Extracted text

|---|

Are we talking 100.000% or 99.5% ? With cheap residential broadband, I 
want the norm to be that the ISP is not congesting their 
core/distribution. I don't want formal guarantees, I just want the normal 
mode to be that I can use my full access bandwidth, regardless of what 
application I'm running. With flash events, both telephony and packet 
networks can't handle peak load, but this doesn't happen every day, it's 
"few times per year" events.

> Personally, I want my fair share of the shared 'roads' no matter how 
> many others are sharing them, and I expect the 'last mile' personal link 
> to have (at least) the capacity that was sold to me.

And what is "fair"? I want my access link to be the limiting factor, not 
my ISP distribution/core/peering links. I was sold X megabit/s "Internet 
Access". I want that.

I don't want "X megabit/s Internet Access unless it's that time of day 
when most people want to use the Internet, then you get much less but we 
won't state how much less, and oh by the way, you'll get different amount 
depending on what L3/L4 information you provide to us in your packets".

Let's work on empowering the users so they can understand when their 
internet supplier is not giving them what they paid for. The users need 
tools, the ISP doesn't. The ISP can look at their mrtg graphs showing 
octets in and out, and if the 5 minute average utilization of their link 
is over ~75-85% or so, they're most likely not doing their job right.

|---|

What the exercise asks
Reproduce the passage of the broadband text from "And what is" to "I want that." word for word.

Data for review

|---|

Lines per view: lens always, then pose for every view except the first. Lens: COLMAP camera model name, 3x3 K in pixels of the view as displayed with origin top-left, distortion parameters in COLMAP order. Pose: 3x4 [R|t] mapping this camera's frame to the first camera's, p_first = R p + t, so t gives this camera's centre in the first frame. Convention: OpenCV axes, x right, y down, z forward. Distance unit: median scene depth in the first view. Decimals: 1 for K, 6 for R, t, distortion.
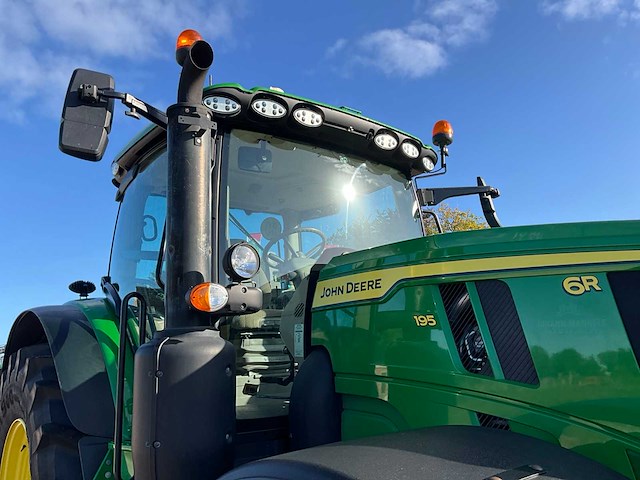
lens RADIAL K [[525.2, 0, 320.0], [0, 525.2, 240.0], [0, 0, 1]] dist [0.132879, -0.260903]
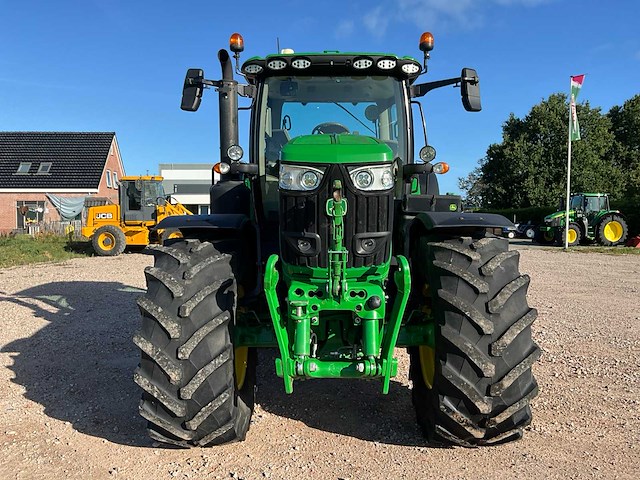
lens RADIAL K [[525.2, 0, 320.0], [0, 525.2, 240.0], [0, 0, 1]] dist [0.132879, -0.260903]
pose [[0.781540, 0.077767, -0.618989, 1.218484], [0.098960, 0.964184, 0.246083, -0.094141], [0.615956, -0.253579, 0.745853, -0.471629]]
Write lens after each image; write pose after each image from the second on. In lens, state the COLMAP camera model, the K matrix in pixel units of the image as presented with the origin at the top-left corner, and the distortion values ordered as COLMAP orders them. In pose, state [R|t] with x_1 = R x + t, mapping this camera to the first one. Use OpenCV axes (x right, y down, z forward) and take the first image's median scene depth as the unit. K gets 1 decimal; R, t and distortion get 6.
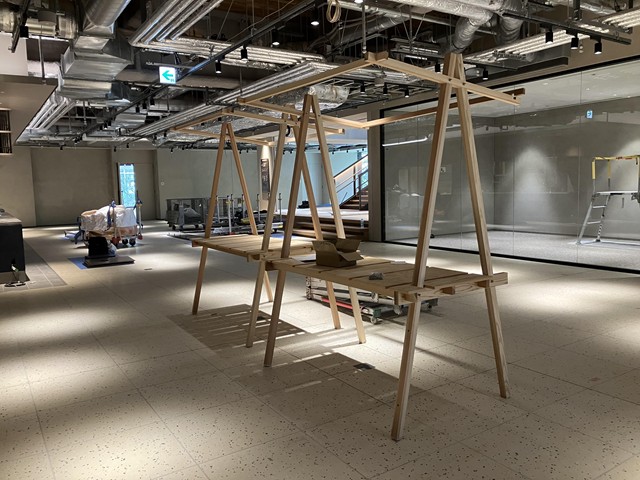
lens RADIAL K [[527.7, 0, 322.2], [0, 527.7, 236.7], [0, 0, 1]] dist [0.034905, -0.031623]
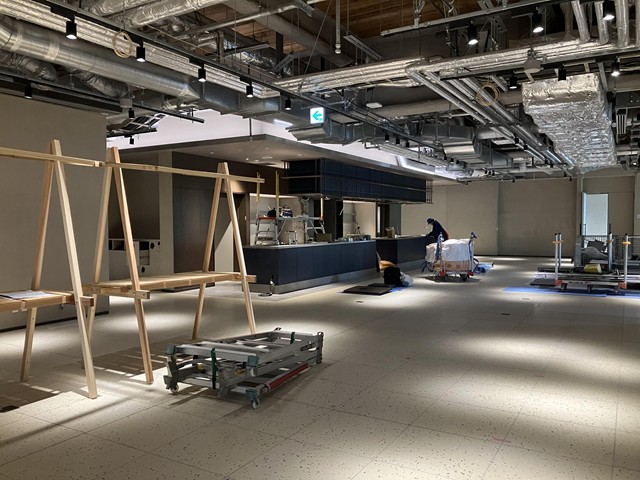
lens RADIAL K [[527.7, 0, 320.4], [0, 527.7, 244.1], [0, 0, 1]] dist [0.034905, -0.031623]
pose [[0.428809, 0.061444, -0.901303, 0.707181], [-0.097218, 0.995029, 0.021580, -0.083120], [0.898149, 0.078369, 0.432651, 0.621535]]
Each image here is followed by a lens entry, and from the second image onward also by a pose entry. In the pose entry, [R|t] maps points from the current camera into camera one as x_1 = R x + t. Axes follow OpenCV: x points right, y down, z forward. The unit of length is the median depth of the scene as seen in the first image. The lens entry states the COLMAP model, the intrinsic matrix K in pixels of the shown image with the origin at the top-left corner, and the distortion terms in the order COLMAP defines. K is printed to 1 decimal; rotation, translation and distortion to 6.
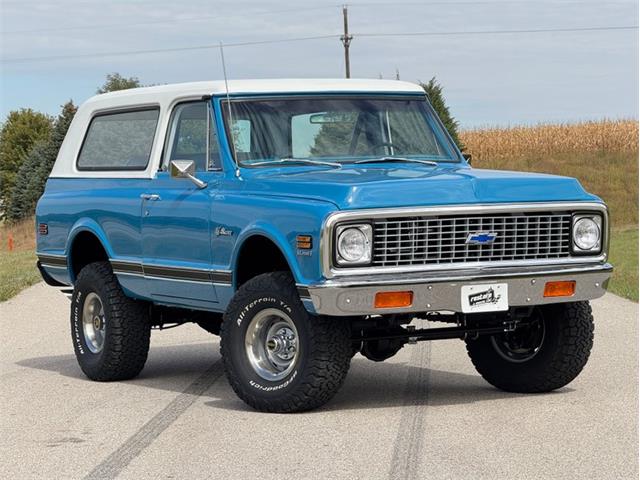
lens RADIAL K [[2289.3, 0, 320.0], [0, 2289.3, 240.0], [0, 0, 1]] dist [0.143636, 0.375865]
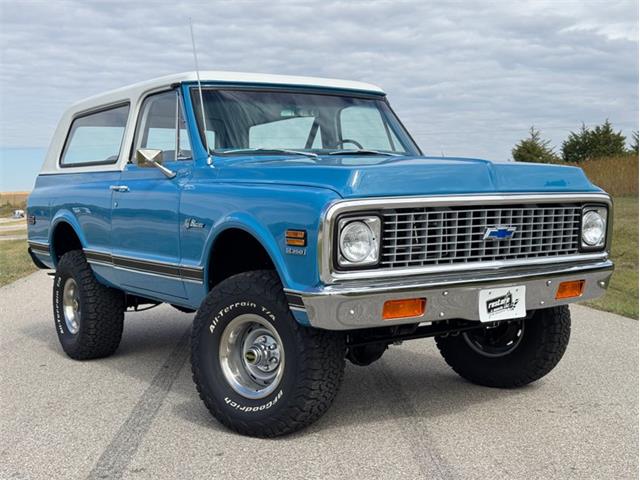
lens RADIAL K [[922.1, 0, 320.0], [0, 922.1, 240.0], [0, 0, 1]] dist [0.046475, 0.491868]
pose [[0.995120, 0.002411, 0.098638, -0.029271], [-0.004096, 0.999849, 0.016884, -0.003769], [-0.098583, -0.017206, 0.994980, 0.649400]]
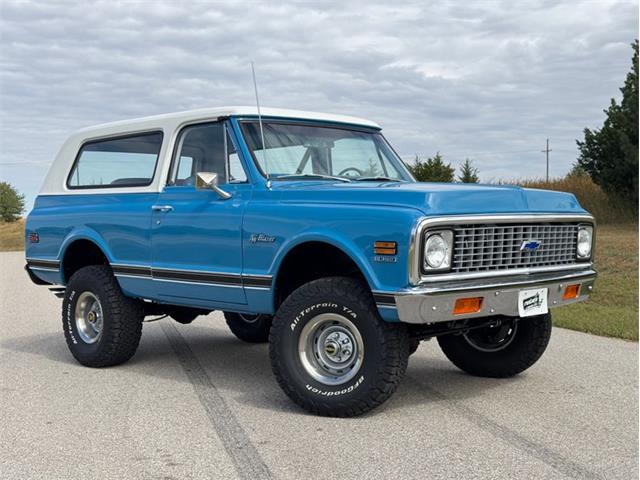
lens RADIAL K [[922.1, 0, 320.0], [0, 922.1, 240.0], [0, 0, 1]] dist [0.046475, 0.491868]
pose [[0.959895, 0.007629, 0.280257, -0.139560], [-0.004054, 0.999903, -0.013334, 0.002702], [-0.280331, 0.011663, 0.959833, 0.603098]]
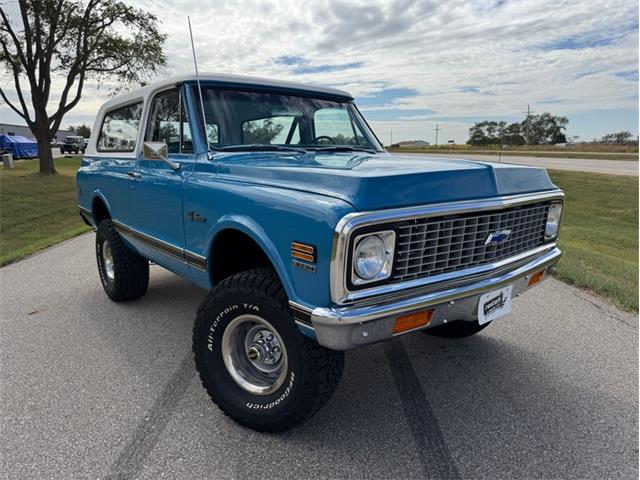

|---|

Solution to this exercise
And what is "fair"? I want my access link to be the limiting factor, not 
my ISP distribution/core/peering links. I was sold X megabit/s "Internet 
Access". I want that.